INDIANAPOLIS — The path is in place for Marcel Dabo.

It’s based on patience with the final destination being a spot on the Indianapolis Colts’ active roster, perhaps as late as 2023.

But Dabo isn’t necessarily interested in meandering his way down that path, as well-intentioned as it is.

“I want to make an impact right away,” he said this week in a Zoom conference call he navigated while answering questions in German and English. “That’s what I told the coaches. I don’t want to rely on the IPP program that much.”

“I just want to make an impact on Sundays and that’s what I think I’m capable of doing, especially on special teams at the beginning.”

Dabo was funneled to the Colts as part of the NFL’s International Player Pathway program, which is in its sixth year of giving international players an opportunity to improve their skills and, ideally, earn a spot on an NFL roster.

To enhance that process, teams are allowed to carry an IPP prospect on the roster throughout training camp without counting against the 90-player roster. During the regular season, that player can be carried as an extra practice squad member, and is eligible to be added to the active roster.

The program essentially provides an international prospect a redshirt season. That can be invaluable to a player’s growth, but Dabo would prefer a quicker learning curve.

“I really want to make the roster as soon as possible,” he said.

Dabo’s journey to Indy covered more than 4,400 miles and crossed the Atlantic Ocean. He participated in the Stuttgart (Germany) Scorpions youth football program before entering the European League of Football last season. He was a cornerback/kick returner for the Stuttgart Surge and was the league’s Defensive Rookie of the Year after collecting 28 tackles and one interception.

After advancing through the various stages of the IPP’s evaluation process, Dabo was part of the IPP’s Pro Day in March, which was held in conjunction with Arizona State’s Pro Day. In late March and before returning to Germany April 9, he met with the Colts at their Indiana Farm Bureau Insurance Football Center.

“It was really great,” he said.

Dabo spent time with general manager Chris Ballard, coach Frank Reich, defensive coordinator Gus Bradley, defensive backs coach Ron Milus and assistant Mike Mitchell. They reviewed his Pro Day tape and projected how he might fit in Bradley’s defense.

“In Germany I used to play cornerback mostly and in Gus’ defense I really fit as a safety or a nickel,” said Dabo.

The Colts understand Dabo is likely a long-term developmental investment, but he fits their personnel profile. He’s one of those freakish athletes.

Dabo is 6’0″ and 208 pounds. At his Pro Day, he turned a 4.52 time in the 40-yard dash, had a 40.5 vertical jump and bench pressed 225 pounds 21 times.

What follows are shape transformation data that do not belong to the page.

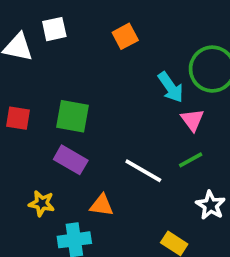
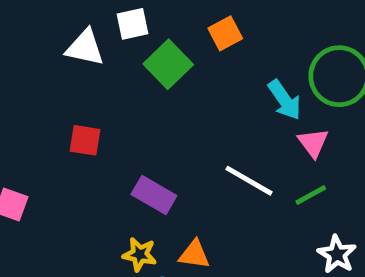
green square: (72, 116) -> (168, 64), moved, turned 36
white line: (143, 171) -> (249, 181), moved
yellow star: (42, 203) -> (140, 254), moved

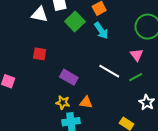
cyan arrow: (285, 100) -> (101, 31), moved

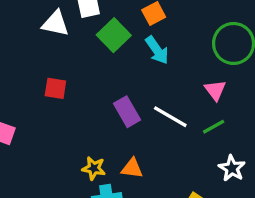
purple rectangle: (69, 77) -> (127, 112), moved, turned 30

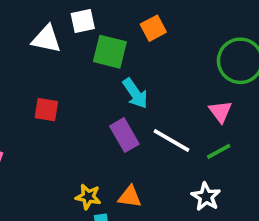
green square: (114, 35) -> (110, 52), turned -32
cyan arrow: (157, 50) -> (135, 93), moved
white star: (232, 168) -> (206, 197), moved

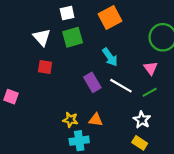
orange square: (153, 28) -> (110, 17), size x1.5
white triangle: (46, 39) -> (42, 37), moved, turned 36
green square: (110, 52) -> (73, 37), moved, turned -30
cyan arrow: (135, 93) -> (110, 57), moved

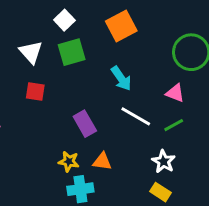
white square: (67, 13) -> (64, 20), turned -32
pink triangle: (151, 68) -> (175, 93), turned -32
purple rectangle: (92, 82) -> (85, 124), moved

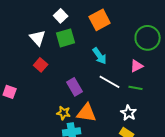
red square: (35, 92) -> (41, 65), turned 32
pink triangle: (175, 93) -> (137, 66), turned -48
green line: (174, 125) -> (136, 88), turned 40
orange triangle: (102, 161) -> (87, 113), size x1.5

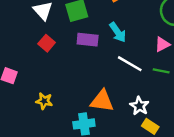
purple rectangle: (75, 87) -> (88, 40), moved, turned -54
yellow star: (64, 113) -> (44, 101), moved
white star: (129, 113) -> (139, 106), moved

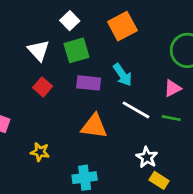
orange triangle: (102, 101) -> (94, 126), moved

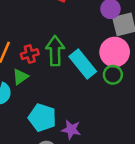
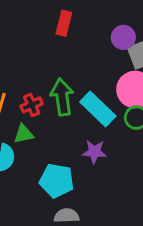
green triangle: (20, 77) -> (24, 134), turned 30
purple star: (71, 130) -> (94, 152), moved

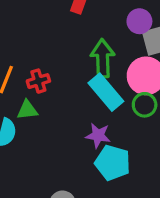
green arrow: (62, 97) -> (103, 58), moved
cyan pentagon: (57, 181) -> (113, 163), moved

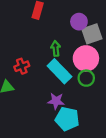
green arrow: (103, 58) -> (56, 48), size x0.6
red cross: (38, 81) -> (22, 66), moved

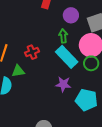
purple circle: (79, 22) -> (71, 15), moved
cyan pentagon: (67, 119) -> (86, 100), moved

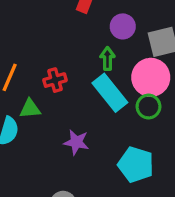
purple star: (63, 84) -> (76, 142), moved

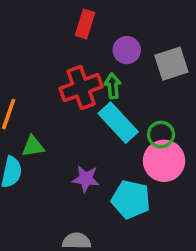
pink circle: (151, 77) -> (164, 161), moved
red cross: (55, 80) -> (81, 88), moved, size x1.6
cyan pentagon: (136, 165) -> (131, 199), moved

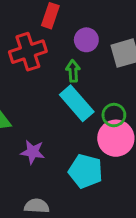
red cross: (81, 88) -> (28, 52), moved
purple star: (86, 179) -> (33, 152), moved

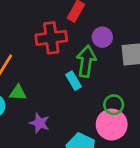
green arrow: (73, 71) -> (86, 61), size x1.6
cyan rectangle: (77, 103) -> (74, 81), moved, size x0.6

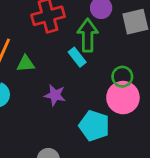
green triangle: (18, 93) -> (26, 64), moved
purple star: (40, 123) -> (55, 95), moved

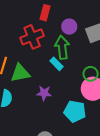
green triangle: (26, 64) -> (20, 73), size x1.5

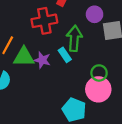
purple circle: (69, 27) -> (95, 14), moved
purple star: (44, 93) -> (42, 60), moved

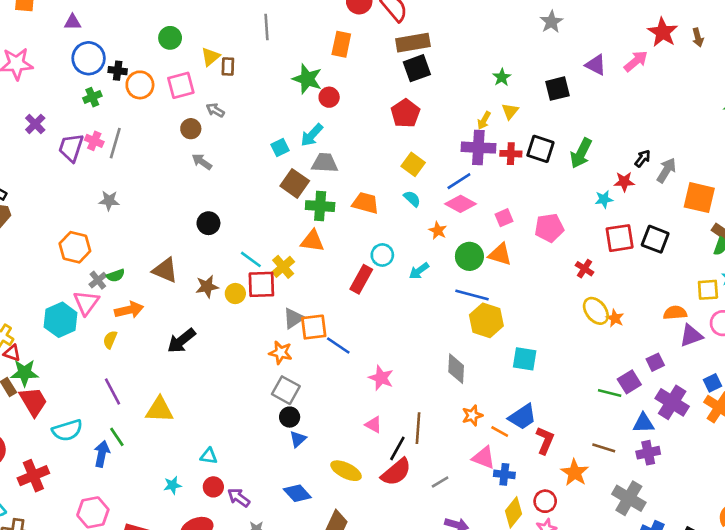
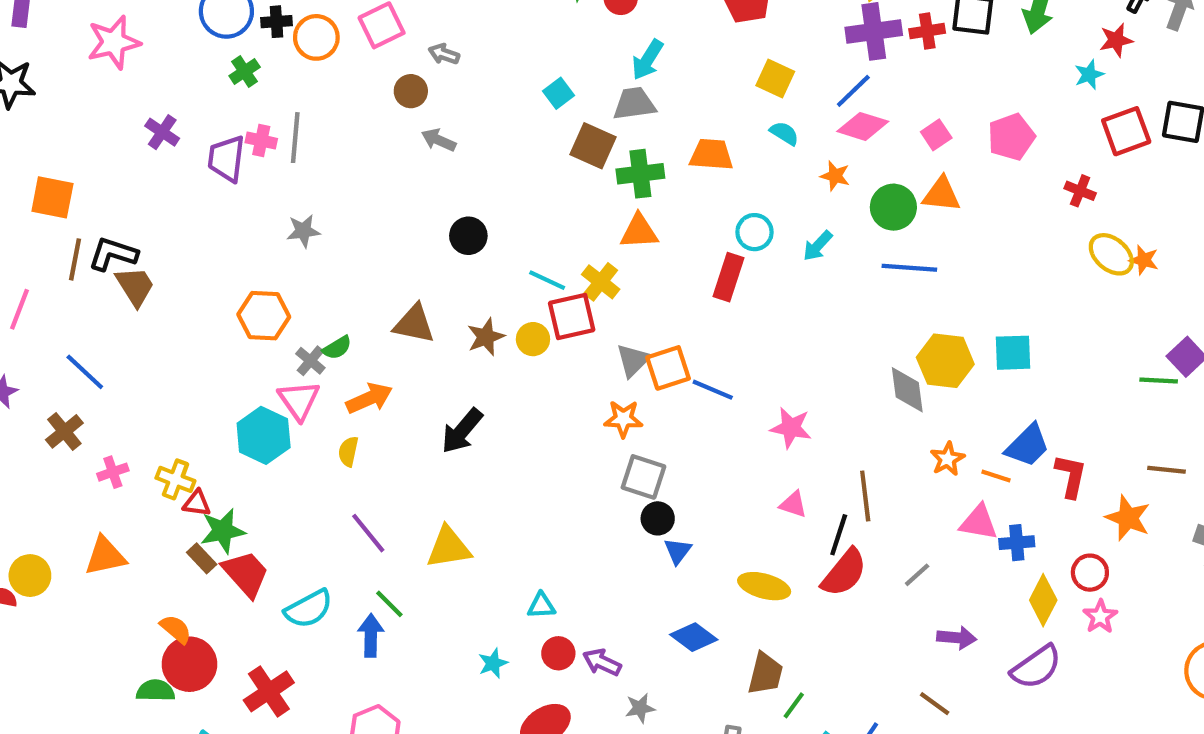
cyan arrow: (312, 135) -> (647, 60), moved
yellow hexagon: (486, 320) -> (945, 361), moved

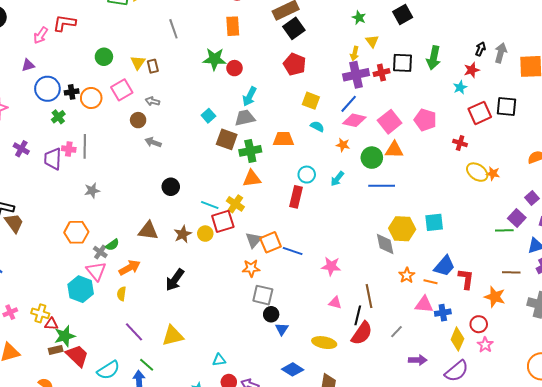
pink square: (936, 135) -> (390, 122), size x1.6
pink pentagon: (1011, 137) -> (425, 120), turned -30
brown rectangle: (202, 558) -> (56, 350), turned -56

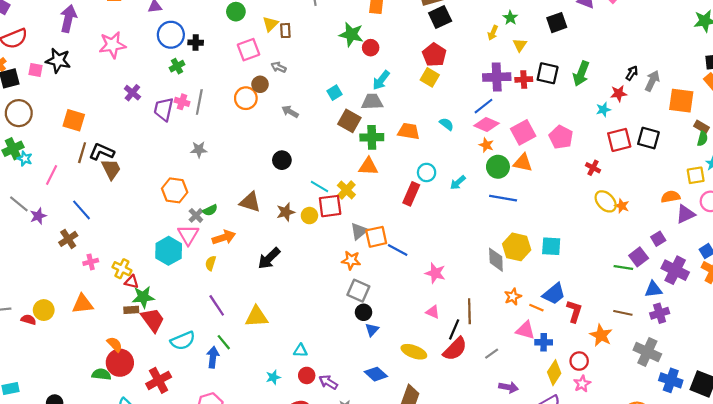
yellow arrow: (355, 53) -> (493, 33), moved
orange circle: (91, 98) -> (246, 98), moved
yellow square: (311, 101) -> (430, 77), moved
gray arrow: (153, 142) -> (290, 112), moved
orange star: (343, 145) -> (486, 145), moved

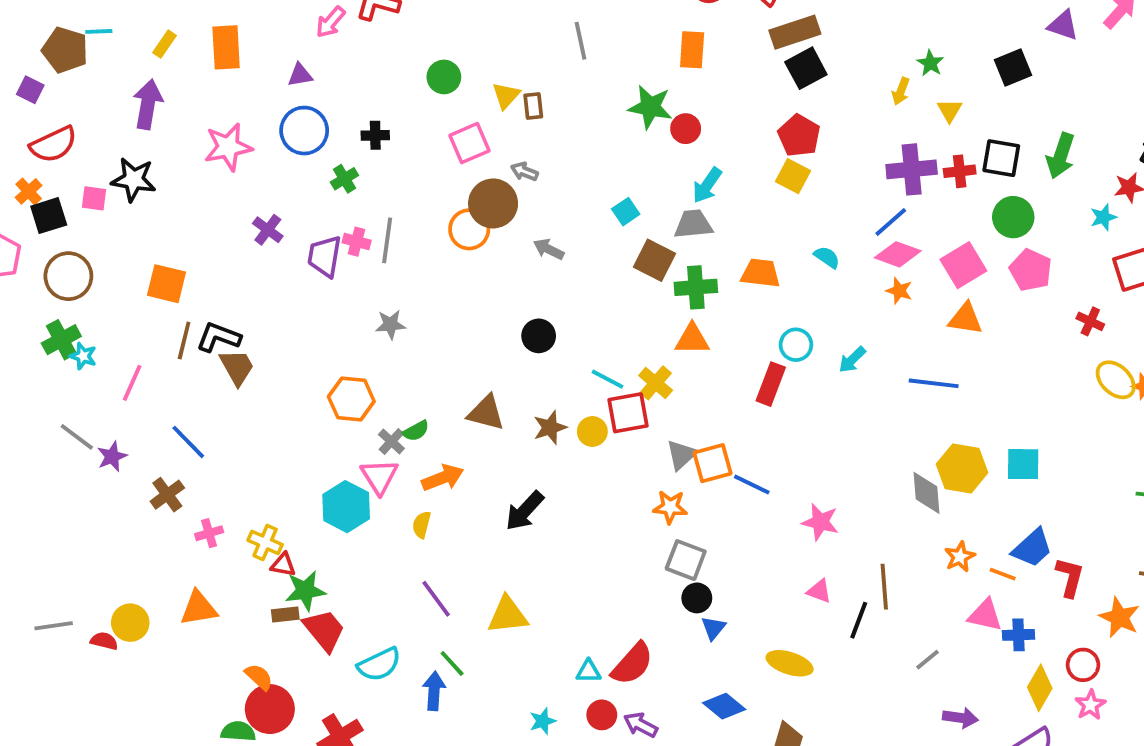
blue circle: (171, 35) -> (304, 131), moved
brown circle: (260, 84) -> (493, 203), size x1.6
green circle: (498, 167) -> (1013, 217), moved
red semicircle: (455, 349) -> (632, 664), moved

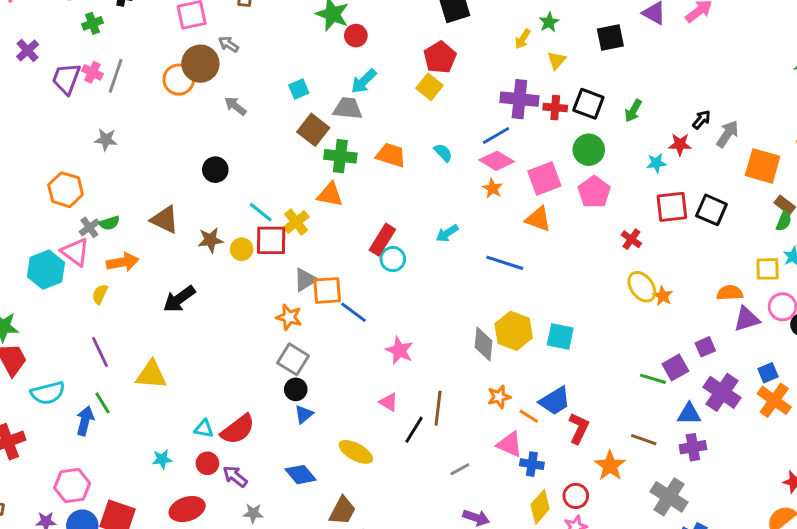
green arrow: (1061, 156) -> (633, 111), size x0.7
cyan circle: (796, 345) -> (393, 259), moved
pink triangle: (379, 476) -> (75, 252), turned -32

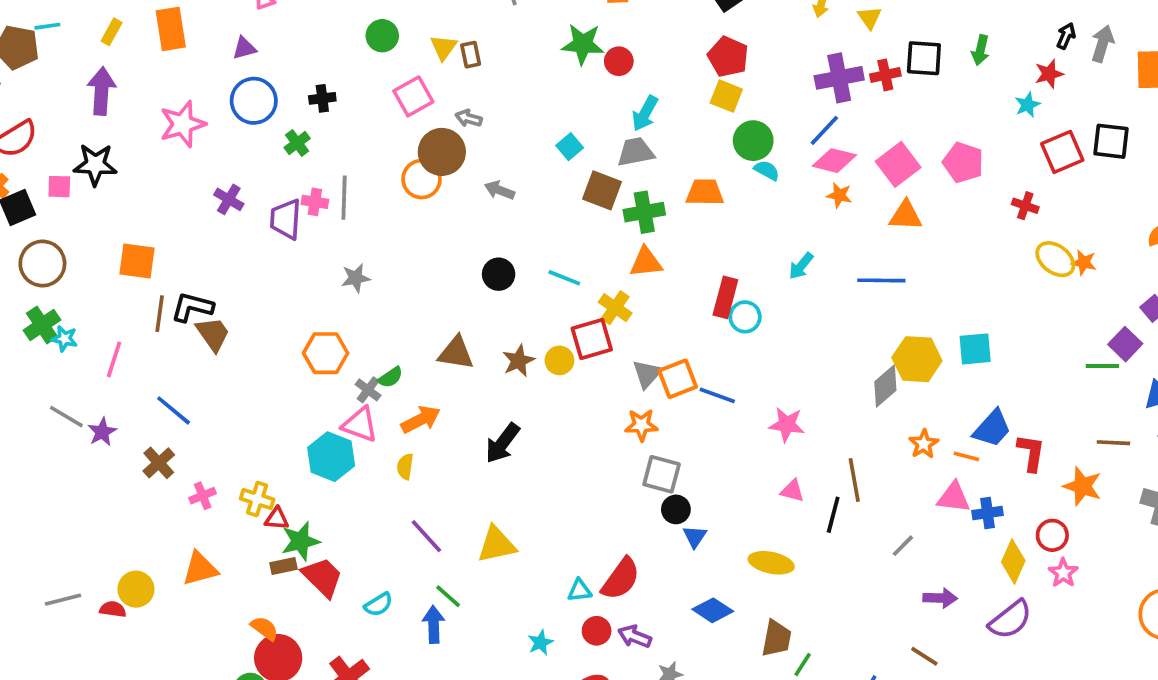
green circle: (589, 150) -> (753, 141), moved
cyan line: (261, 212) -> (564, 278), moved
gray diamond: (483, 344) -> (885, 386), turned 60
cyan semicircle: (48, 393) -> (378, 604), size x0.7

For context, consider he would have posted the top bench press and second-best vertical jump among cornerbacks (Tariq Woolen had a 42-inch vertical). Among safeties, Dabo’s vertical would have been No. 1 and his bench tied for third.

His 40 time would have ranked tied-23rd among corners and 12th among safeties.

Dabo had no control over his placement in the NFL, but considers the Colts an ideal landing spot. He sees a DB room that includes Stephon Gilmore, the 2019 Defensive Player of the Year and a five-time Pro Bowl selection, and Pro Bowl nickel Kenny Moore II.

“Amazing,” he said. “I’m just looking forward to learning from them. I’m looking forward to soaking everything in.”

Dabo understands there’s going to be a transition period. In Germany, he generally practiced three times a week, which made it difficult to get better.

“The biggest difference is to actually act professional because football in America compared to Germany is very different,” he said.

He was given at least a glimpse of what to expect after talking with one of Germany’s top football exports, Bjoern Werner. The Colts selected the Berlin-born Werner in the 1st round of the 2013 draft.

“We have a close bond,” Dabo said of the football community in Germany. “We have contact with anyone who has made it into the NFL . . . I also had a conversation with Bjoern about the Colts and hos it went.

“I don’t consider myself an international player in terms of coaches looking at me. Of course I’m an international player, but I really want to make the roster as soon as possible.”